Eran entre quince y veinte policías, algunos de civil y otros con la campera que los identificaba en la precaria vivienda del barrio El Sol. Sin que todavía entendiera nada, la empujaron, tiraron un mueble, la mesa, la ropa y luego uno de los policías, al que describe como morocho, grande, gordito, de algo más de 30 años, de piel trigueña, la tiró hacia el otro lado de la cama.
–Pará que está el nene –le gritó ella, y entonces el mismo policía agarró al chico de un brazo y lo tiró contra la pared.
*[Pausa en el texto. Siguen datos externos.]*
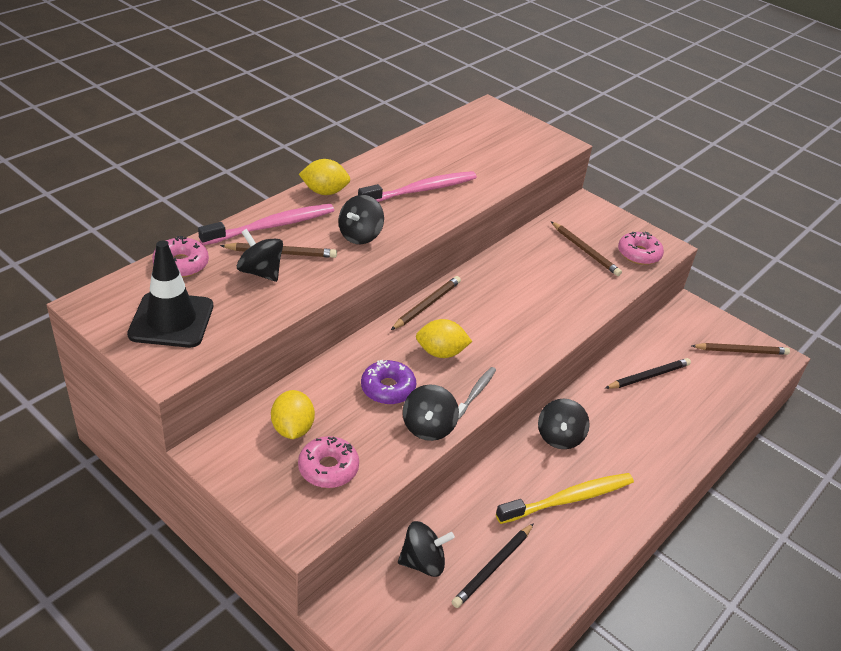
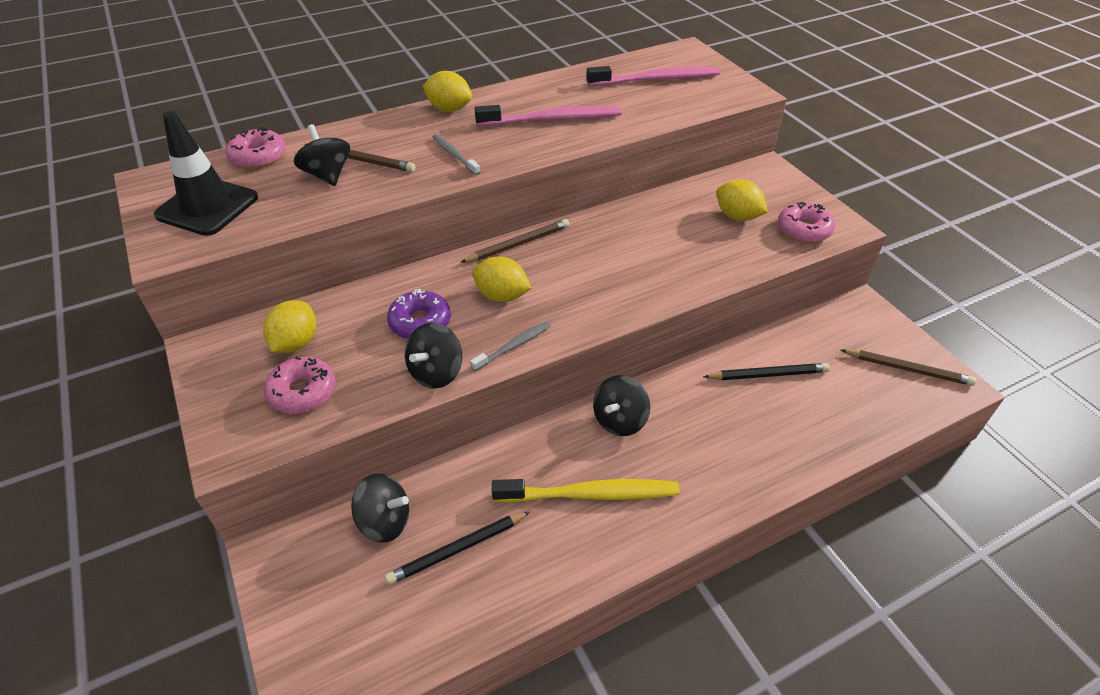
camera: 25 degrees right, 5 degrees up
(272, 226) = (372, 134): pink toothbrush -> pink toothbrush (656, 80)
(360, 235) = (455, 155): black spinning top -> grey toothbrush
(585, 251) = (737, 216): brown pencil -> yellow lemon

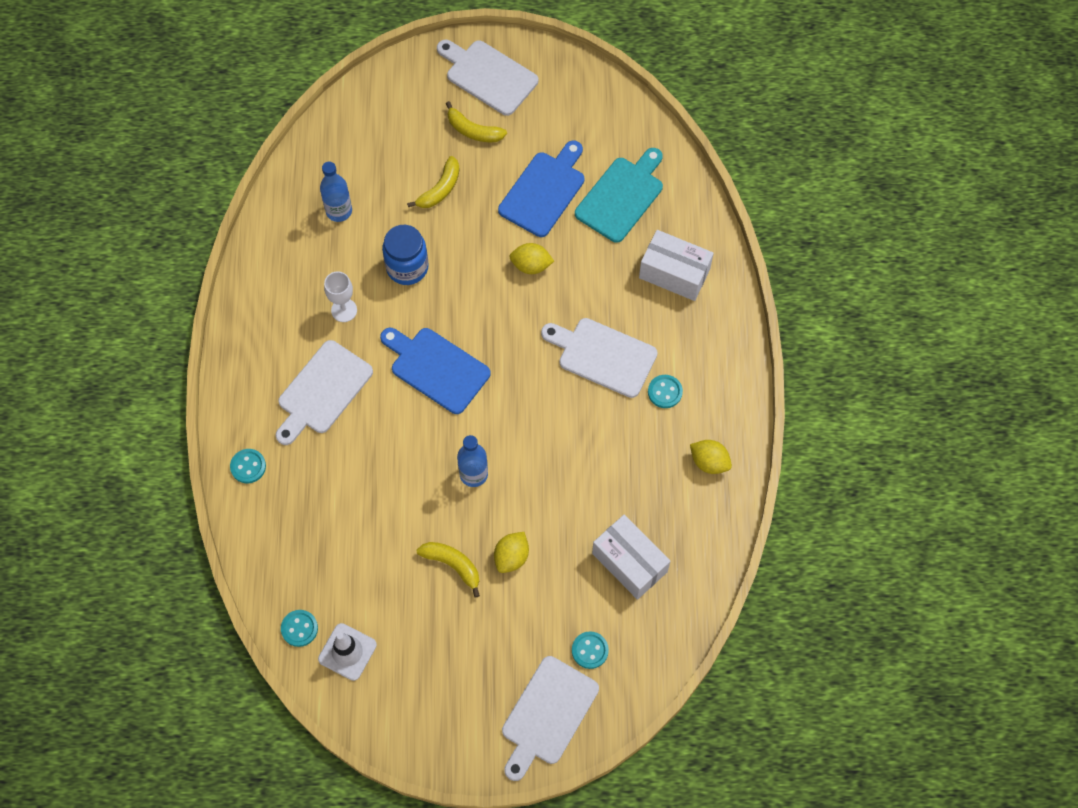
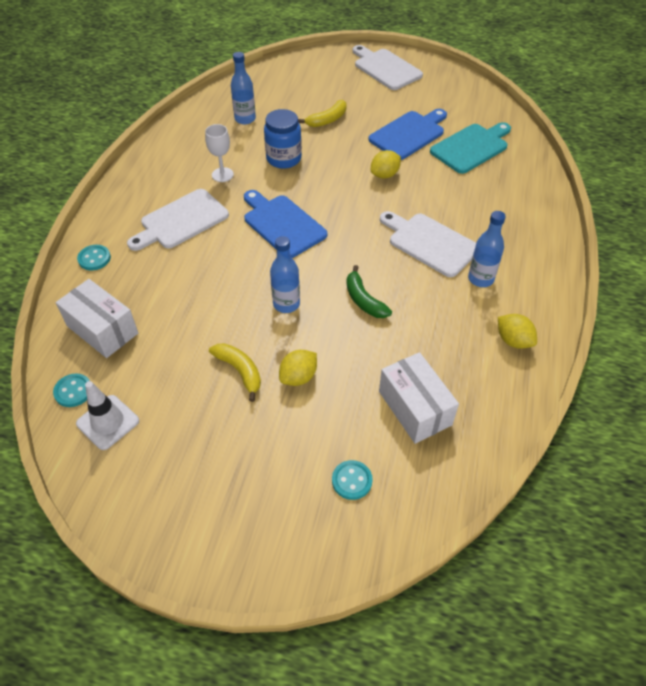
camera: 15 degrees right, 15 degrees down
(473, 130) = (364, 93): yellow banana -> none
(531, 265) = (384, 175): yellow lemon -> yellow lemon turned 60 degrees counterclockwise
(547, 714) = (286, 535): white cutting board -> none
(551, 449) = (364, 300): none -> green banana
(665, 392) = (480, 279): turquoise button -> blue bottle
(674, 273) = (506, 201): white box -> white box (102, 329)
Inmediatamente, otro policía, el que parecía estar al mando de la patota, la tomó violentamente del pelo y la hizo arrodillar junto a la cama:
–A vos te vamos a violar entre todos, te vamos a hacer desaparecer, puta de mierda –volvió a decirle.
A partir de ese momento, la historia se bifurca en dos temporalidades que corren en paralelo: arrancaron a Exequiel de la cama y se lo llevaron a los golpes y empujones, así como estaba, en calzoncillos y medias.
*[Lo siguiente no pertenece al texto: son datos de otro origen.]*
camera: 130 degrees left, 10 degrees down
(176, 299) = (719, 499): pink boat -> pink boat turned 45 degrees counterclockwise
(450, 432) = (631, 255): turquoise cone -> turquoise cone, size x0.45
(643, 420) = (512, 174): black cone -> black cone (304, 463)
Para la Policía, “identificar” a una persona significa establecer si tiene o no antecedentes. Podría ser un pedido de captura, algún otro impedimento legal o simplemente conflictos anteriores con la ley. Exequiel los tiene, pero no había en este caso ninguna orden para su detención.
Esa noche simplemente lo cargaron en una camioneta, le cubrieron la cara con un chaleco y siguieron golpeándolo. No le preguntaban nada. Solo le pegaban y le decían que no los mirara. Como los miraba, seguían pegándole.
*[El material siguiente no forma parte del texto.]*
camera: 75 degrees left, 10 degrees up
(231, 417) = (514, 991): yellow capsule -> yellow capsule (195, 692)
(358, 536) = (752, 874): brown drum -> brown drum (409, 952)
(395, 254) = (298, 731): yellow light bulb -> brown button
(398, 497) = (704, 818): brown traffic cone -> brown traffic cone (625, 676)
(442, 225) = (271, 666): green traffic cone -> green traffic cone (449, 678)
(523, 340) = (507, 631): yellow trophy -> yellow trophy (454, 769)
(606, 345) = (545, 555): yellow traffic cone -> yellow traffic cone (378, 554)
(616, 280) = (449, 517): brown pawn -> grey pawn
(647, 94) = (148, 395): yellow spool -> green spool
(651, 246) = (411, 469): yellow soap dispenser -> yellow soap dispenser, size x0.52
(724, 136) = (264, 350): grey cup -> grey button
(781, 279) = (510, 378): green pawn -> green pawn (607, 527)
Así durante el tiempo que duró el paseo hasta un descampado oscuro. Una vez allí, le ataron las manos, le colocaron una soga alrededor del cuello y continuaron golpeándolo en el rostro y en el cuerpo. Después lo colgaron de un árbol y el joven perdió el conocimiento. Reaccionó cuando sintió un chorro de agua caliente corriéndole por el cuerpo. Estaba en el suelo y boca arriba.
No alcanzó a reponerse porque enseguida lo arrastraron hasta una especie de laguna de agua estancada y le hicieron un submarino. Los policías hablaban entre ellos:
–…Se nos va a morir y todos saben que lo sacamos nosotros de la casa –alcanzó a escuchar en un momento en que le levantaron la cabeza para que pudiera respirar.
Pero no pararon. El joven volvió a perder el conocimiento cuando estaban por empalarlo. Cuando reaccionó tenía un policía encima suyo practicándole reanimación cardiopulmonar. Entonces lo subieron nuevamente a la camioneta y terminó en la División Antecedentes Personales, donde lo revisó un médico que, según dijo, se negó a asentar en el registro las evidencias de la golpiza:
–Mirá, pibe, acá somos todos familia –dice que le dijo.
Vivir con miedo
El ingreso de Exequiel al Hospital San Martín quedó registrado a las 2.05.
Su pareja lo encontró seis horas después y luego trajinar durante toda la noche por distintas dependencias policiales en las que todos decían no saber nada. El joven estaba en una sala de cuidados críticos y esposado a la cama.
La joven había salido de su casa casi detrás de los policías que se llevaron a Exequiel. Fue de la Comisaría Quinta a la División Antecedentes Personales; de allí a la alcaidía de tribunales y nuevamente la Comisaría Quinta. El nombre de Jonathan Exequiel Framulari no aparecía en ningún libro. Llegaron a decirle que si para las seis de la mañana no tenía noticias del joven debía reportarlo como desaparecido.
Recién tuvo un dato a las ocho de la mañana. Un policía le dijo que Framulari estaba en el hospital; que había sido detenido por la División Robos y Hurtos, a cargo del comisario inspector Carlos Schmunck, por el robo de una moto y que había tenido un accidente mientras intentaba escapar. Era absurdo y se lo dijo.
Exequiel pasó dos días internado. Pudo volver a trabajar; no así su pareja, que fue despedida a los pocos días. Sin embargo, sigue soportando un hostigamiento permanente –policías apostados frente a su trabajo “todos los putos santos días” y una amenaza explícita de que lo harían “desaparecer”–, sufre ataques de pánico, no sale solo a la calle y, cuando lo hace, camina mirando por el rabillo del ojo. “El daño psicológico no me lo va a sacar nadie”, dice. El miedo, por ahora, tampoco.